Tuesday, November 1, 2016

Shekhovtsov Calls for Creation of ‘Alternative Russian World’ Not Under Kremlin’s Control



Paul Goble

            Staunton, November 1 – Anton Shekhovtsov, a scholar at the Austrian Humanities Institute and Britain’s Legatum Institute, says Europe should respond to the pressure of Kremlin-controlled media by creating “an alternative Russian world, a network including public organizations, media, and cultural figures who share European values.”

            He made his proposal at a conference in Riga organized by Latvia’s NATO support group and the Latvian ministries of defense and foreign affairs, and he repeated his arugments to Igor Vatolin of the Spektr news agency (spektr.press/pora-otobrat-u-kremlya-monopoliyu-na-russkij-yazyk-nuzhen-li-evrope-drugoj-russkij-mir/).

            “That version of the Russian world which is being offered and advanced by the Russian leadership,” Shekhovtsov says, “seeks to attach to the Russian Federation or more precisely to the pseudo-values of the Putin regime and to the extent possible to all Russian speakers living beyond its borders.”

            Putin himself is not that important in the long run, but his version of the Russian world unfortunately could have a life long after he leaves office, the scholar continues.  And thus it is “completely probably that tens of millions of Russians for many years yet will live according to the rules imposed by this regime.”

            And that of course means that “the existing version of the Russian world threatens Russian speaking people in the EU and in other countries beyond the borders of the Russian Federation.”  There are some in Russia itself who are trying to promote an alternative Russia and Russian culture, and they deserve praise and assistance, Shekhovtsov says.

            “The alternative European Russian world” he is calling for “is called upon to demonstrate a different approach to Russian culture which is undoubtedly an achievement of all humanity.”  That alternative can best be promoted by uniting émigré Russian outlets committed to European values and creating a pan-European Russian television network.

            According to the scholar, “the strategic task of this undertaking is to deprive the Kremlin of its monopoly on the Russian language and Russian culture, to make the Russian language audience more adequate and rooted in European values that are in no way foreign to Russia” in the best sense.

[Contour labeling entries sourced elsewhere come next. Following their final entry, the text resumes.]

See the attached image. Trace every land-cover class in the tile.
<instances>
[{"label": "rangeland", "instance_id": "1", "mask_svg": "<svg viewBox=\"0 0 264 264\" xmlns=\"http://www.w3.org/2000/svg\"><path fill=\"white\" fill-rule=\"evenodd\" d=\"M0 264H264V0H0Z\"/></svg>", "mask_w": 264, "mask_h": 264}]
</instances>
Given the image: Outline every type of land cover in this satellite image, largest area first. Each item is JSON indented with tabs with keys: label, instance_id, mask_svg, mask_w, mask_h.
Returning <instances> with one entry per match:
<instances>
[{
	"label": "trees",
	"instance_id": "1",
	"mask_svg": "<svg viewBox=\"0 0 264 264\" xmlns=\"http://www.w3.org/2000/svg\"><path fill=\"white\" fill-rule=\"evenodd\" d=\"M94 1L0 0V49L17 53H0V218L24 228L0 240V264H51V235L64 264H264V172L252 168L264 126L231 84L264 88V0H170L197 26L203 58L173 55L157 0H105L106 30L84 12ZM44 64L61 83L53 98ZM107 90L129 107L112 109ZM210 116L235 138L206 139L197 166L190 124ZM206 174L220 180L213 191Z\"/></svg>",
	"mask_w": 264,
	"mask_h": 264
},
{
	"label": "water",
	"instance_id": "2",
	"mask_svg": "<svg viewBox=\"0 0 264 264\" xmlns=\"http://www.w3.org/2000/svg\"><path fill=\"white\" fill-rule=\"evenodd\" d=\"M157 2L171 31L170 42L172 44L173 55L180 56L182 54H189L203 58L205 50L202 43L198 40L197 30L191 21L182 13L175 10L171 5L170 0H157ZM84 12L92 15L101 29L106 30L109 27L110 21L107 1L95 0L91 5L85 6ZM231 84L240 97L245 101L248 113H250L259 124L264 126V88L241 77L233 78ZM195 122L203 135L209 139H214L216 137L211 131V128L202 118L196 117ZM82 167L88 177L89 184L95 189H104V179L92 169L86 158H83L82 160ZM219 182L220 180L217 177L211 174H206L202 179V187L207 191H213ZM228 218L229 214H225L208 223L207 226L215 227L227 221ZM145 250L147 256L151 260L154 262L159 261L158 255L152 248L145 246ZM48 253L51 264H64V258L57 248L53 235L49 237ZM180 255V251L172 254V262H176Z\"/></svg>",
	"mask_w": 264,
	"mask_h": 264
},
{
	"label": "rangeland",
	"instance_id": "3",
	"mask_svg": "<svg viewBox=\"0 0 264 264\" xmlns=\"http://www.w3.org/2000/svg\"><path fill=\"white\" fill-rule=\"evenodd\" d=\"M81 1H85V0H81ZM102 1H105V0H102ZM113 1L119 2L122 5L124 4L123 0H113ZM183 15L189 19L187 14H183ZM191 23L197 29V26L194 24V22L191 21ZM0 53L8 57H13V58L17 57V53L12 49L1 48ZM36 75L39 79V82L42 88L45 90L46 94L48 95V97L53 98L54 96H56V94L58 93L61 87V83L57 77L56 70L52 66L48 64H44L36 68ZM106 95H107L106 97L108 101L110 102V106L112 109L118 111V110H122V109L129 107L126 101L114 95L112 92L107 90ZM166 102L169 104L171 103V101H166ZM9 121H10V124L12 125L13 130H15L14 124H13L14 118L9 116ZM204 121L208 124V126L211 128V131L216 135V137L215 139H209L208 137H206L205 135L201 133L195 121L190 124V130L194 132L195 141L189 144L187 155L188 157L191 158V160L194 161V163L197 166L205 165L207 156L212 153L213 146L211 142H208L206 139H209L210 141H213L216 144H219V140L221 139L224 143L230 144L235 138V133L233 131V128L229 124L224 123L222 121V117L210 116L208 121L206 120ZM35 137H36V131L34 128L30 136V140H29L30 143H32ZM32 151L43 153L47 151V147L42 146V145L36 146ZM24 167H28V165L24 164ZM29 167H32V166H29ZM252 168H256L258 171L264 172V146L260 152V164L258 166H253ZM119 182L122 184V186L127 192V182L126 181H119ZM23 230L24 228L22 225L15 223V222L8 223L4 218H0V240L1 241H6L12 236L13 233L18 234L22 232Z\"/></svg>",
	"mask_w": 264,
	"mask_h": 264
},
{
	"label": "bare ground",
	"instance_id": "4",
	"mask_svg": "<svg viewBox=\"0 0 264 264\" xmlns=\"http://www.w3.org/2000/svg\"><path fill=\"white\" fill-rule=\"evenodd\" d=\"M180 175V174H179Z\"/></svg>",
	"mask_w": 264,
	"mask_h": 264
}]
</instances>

            NATO’s task involves hard power; this network is about soft power and thus it will require new agreements among the countries of the West.  Reaching a consensus won’t be easy as the lack of an adequate response to Russia in the media world now shows.  But it can be reached, Shekhovtsov says.

            And there is growing recognition that “to put an equals sign between the Putin regime and all the people of Russia and even more Russian language and culture beyond its borders is stupid and short-sighted.”  Russians who have experienced “the delights of Putinism” know this, although many still suffer from the Stockholm syndrome of identifying with their oppressor.

            Unfortunately, the situation today is not like that of the interwar period when the first Russian emigration and the Soviet state represented “two Russian worlds, one Soviet in the borders of the USSR and the other the world of the Russian emigration … Today exists only one Russian world and that is the Kremlin’s version of it.”

            If the West is to defend itself against the depradations of Putinism and promote European values, Shekhovtsov says, it has no choice but to ensure that once again there are two Russian worlds and that one of them is not controlled by Putin and his comrades in arms.